■ **Records to use**
== Segment start ==
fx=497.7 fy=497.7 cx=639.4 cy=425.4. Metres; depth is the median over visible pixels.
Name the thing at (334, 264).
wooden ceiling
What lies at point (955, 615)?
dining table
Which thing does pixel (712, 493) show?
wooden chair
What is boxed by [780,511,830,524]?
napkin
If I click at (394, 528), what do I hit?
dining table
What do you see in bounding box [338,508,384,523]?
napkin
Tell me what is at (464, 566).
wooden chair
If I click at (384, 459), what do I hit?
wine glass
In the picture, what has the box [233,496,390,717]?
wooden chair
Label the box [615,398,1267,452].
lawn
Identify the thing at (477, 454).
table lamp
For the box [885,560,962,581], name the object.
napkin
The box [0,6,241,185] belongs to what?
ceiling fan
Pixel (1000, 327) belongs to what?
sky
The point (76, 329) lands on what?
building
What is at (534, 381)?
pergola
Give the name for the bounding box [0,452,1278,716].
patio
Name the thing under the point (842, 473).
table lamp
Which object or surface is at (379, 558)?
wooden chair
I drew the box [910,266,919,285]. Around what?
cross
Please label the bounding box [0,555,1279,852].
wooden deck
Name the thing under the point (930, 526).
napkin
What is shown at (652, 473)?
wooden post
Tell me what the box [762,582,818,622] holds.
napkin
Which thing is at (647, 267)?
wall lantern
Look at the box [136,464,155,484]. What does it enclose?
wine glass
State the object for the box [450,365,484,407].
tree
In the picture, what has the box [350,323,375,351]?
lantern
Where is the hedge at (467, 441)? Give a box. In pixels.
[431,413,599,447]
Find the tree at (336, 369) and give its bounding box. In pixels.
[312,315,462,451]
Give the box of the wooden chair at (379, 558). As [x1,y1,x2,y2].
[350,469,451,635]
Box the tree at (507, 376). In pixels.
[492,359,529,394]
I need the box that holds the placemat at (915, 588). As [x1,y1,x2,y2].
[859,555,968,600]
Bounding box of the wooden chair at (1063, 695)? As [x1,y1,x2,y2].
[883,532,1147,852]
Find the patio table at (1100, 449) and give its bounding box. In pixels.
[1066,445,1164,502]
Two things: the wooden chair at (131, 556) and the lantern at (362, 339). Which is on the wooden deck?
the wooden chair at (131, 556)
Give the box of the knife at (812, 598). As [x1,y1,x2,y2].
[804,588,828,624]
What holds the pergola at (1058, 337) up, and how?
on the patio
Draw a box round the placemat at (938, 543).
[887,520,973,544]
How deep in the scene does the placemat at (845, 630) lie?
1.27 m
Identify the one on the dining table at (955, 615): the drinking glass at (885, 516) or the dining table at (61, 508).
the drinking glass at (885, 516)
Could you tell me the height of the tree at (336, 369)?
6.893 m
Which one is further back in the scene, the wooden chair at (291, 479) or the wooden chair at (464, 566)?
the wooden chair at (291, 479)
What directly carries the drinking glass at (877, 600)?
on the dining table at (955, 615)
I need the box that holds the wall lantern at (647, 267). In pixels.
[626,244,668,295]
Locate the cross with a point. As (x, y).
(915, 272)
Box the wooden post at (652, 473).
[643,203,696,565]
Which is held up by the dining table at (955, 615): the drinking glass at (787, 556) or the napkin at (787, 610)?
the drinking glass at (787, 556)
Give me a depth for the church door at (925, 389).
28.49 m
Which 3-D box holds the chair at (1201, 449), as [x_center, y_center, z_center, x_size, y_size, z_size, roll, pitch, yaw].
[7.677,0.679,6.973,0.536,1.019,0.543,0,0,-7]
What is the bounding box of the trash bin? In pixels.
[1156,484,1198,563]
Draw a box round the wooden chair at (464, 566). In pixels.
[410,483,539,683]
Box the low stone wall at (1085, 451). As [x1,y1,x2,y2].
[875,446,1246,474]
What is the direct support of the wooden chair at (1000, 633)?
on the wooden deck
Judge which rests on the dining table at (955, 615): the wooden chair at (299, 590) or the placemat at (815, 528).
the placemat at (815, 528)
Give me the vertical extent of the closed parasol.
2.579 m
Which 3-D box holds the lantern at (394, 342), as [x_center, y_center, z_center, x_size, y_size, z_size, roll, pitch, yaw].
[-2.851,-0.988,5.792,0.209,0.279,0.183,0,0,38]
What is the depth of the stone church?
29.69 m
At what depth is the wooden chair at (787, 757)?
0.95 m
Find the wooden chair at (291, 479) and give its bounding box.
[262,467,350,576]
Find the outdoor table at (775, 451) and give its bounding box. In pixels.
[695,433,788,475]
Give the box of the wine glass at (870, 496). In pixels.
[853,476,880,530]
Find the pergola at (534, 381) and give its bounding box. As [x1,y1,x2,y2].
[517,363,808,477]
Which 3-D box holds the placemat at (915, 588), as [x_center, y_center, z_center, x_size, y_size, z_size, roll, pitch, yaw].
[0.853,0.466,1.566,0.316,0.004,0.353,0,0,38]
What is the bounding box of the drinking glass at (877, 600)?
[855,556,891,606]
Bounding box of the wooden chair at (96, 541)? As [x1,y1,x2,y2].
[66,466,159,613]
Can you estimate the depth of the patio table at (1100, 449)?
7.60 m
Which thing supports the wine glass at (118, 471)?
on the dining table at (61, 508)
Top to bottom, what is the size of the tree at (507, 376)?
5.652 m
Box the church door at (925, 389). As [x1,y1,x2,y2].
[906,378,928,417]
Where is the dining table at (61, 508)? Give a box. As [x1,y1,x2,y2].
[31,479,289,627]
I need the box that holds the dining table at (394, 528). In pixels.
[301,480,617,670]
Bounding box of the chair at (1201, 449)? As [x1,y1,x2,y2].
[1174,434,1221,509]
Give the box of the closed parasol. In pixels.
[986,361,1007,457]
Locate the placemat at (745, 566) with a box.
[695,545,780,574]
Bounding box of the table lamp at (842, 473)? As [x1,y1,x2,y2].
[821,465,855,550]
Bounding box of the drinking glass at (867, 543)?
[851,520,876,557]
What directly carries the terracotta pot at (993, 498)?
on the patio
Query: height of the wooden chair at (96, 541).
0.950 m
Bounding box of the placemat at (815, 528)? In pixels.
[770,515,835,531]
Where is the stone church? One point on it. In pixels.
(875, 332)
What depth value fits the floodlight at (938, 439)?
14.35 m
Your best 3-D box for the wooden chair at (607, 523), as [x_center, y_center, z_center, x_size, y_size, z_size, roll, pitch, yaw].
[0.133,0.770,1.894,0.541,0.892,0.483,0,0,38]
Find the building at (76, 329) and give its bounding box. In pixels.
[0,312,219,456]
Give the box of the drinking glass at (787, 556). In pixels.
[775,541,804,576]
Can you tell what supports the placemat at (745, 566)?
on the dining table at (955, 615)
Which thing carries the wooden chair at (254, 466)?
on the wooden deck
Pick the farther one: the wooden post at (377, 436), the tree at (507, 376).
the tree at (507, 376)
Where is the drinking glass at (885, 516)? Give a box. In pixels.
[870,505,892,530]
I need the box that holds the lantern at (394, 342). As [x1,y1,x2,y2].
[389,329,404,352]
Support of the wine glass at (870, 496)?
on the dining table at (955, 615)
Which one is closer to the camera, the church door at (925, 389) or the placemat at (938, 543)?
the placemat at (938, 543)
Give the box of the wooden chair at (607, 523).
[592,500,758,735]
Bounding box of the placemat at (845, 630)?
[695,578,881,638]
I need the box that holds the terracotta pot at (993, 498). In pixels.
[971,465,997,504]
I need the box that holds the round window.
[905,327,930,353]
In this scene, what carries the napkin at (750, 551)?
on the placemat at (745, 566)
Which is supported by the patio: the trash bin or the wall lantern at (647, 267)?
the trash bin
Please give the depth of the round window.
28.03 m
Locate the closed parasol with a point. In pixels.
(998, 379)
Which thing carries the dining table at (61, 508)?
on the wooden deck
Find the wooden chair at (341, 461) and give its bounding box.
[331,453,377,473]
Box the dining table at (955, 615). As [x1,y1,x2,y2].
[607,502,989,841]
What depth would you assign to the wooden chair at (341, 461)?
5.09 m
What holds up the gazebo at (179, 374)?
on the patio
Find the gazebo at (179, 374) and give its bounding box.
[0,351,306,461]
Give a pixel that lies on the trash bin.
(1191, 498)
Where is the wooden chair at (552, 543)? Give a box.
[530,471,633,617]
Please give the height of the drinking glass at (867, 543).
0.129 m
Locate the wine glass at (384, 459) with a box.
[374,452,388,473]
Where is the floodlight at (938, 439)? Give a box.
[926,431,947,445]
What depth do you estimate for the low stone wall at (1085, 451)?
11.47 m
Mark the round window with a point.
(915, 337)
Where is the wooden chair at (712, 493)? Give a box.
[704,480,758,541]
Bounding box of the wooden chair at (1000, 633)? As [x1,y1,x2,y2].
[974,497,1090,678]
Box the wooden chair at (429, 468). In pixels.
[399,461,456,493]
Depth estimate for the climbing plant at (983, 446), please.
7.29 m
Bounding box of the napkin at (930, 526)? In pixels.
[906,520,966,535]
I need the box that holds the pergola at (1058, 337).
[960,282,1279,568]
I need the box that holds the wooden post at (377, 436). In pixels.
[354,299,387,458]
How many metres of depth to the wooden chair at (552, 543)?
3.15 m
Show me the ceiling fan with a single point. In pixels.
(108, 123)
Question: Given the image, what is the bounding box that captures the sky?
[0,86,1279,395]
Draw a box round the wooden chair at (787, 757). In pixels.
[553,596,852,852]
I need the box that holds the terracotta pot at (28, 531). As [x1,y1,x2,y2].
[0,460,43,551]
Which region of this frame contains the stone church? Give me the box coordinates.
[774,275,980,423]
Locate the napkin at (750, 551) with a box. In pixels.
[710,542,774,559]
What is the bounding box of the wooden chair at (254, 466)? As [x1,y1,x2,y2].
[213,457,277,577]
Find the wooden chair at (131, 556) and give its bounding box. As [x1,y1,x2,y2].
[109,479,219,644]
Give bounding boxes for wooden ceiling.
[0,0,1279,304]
== Segment end ==
■ **Exercise**
In the answer, please give only the lines from the line containing "Where is the floodlight" through the final line of the data, copied exactly.

■ **Finished exercise**
Where is the floodlight at (938, 439)? Give a box.
[926,431,947,445]
What depth do you estimate for the low stone wall at (1085, 451)?
11.47 m
Mark the round window with a point.
(915, 337)
Where is the wooden chair at (712, 493)? Give a box.
[704,480,758,541]
Bounding box of the wooden chair at (1000, 633)? As [x1,y1,x2,y2].
[974,497,1090,678]
Box the wooden chair at (429, 468). In pixels.
[399,461,456,493]
Depth estimate for the climbing plant at (983, 446), please.
7.29 m
Bounding box of the napkin at (930, 526)? In pixels.
[906,520,966,535]
I need the box that holds the pergola at (1058, 337).
[960,282,1279,568]
I need the box that holds the wooden post at (377, 436). In pixels.
[354,299,387,458]
How many metres of depth to the wooden chair at (552, 543)?
3.15 m
Show me the ceiling fan with a single point. In pixels.
(108, 123)
Question: Given the image, what is the bounding box that captures the sky?
[0,86,1279,395]
Draw a box round the wooden chair at (787, 757). In pixels.
[553,596,852,852]
I need the box that holds the terracotta pot at (28, 531). As [x1,y1,x2,y2].
[0,460,43,551]
Which region of this frame contains the stone church? Give me the box coordinates.
[774,275,980,423]
Locate the napkin at (750, 551) with a box. In pixels.
[710,542,774,559]
What is the bounding box of the wooden chair at (254, 466)? As [x1,y1,x2,y2].
[213,457,277,577]
Find the wooden chair at (131, 556) and give its bounding box. As [x1,y1,x2,y2].
[109,479,219,644]
Give bounding boxes for wooden ceiling.
[0,0,1279,304]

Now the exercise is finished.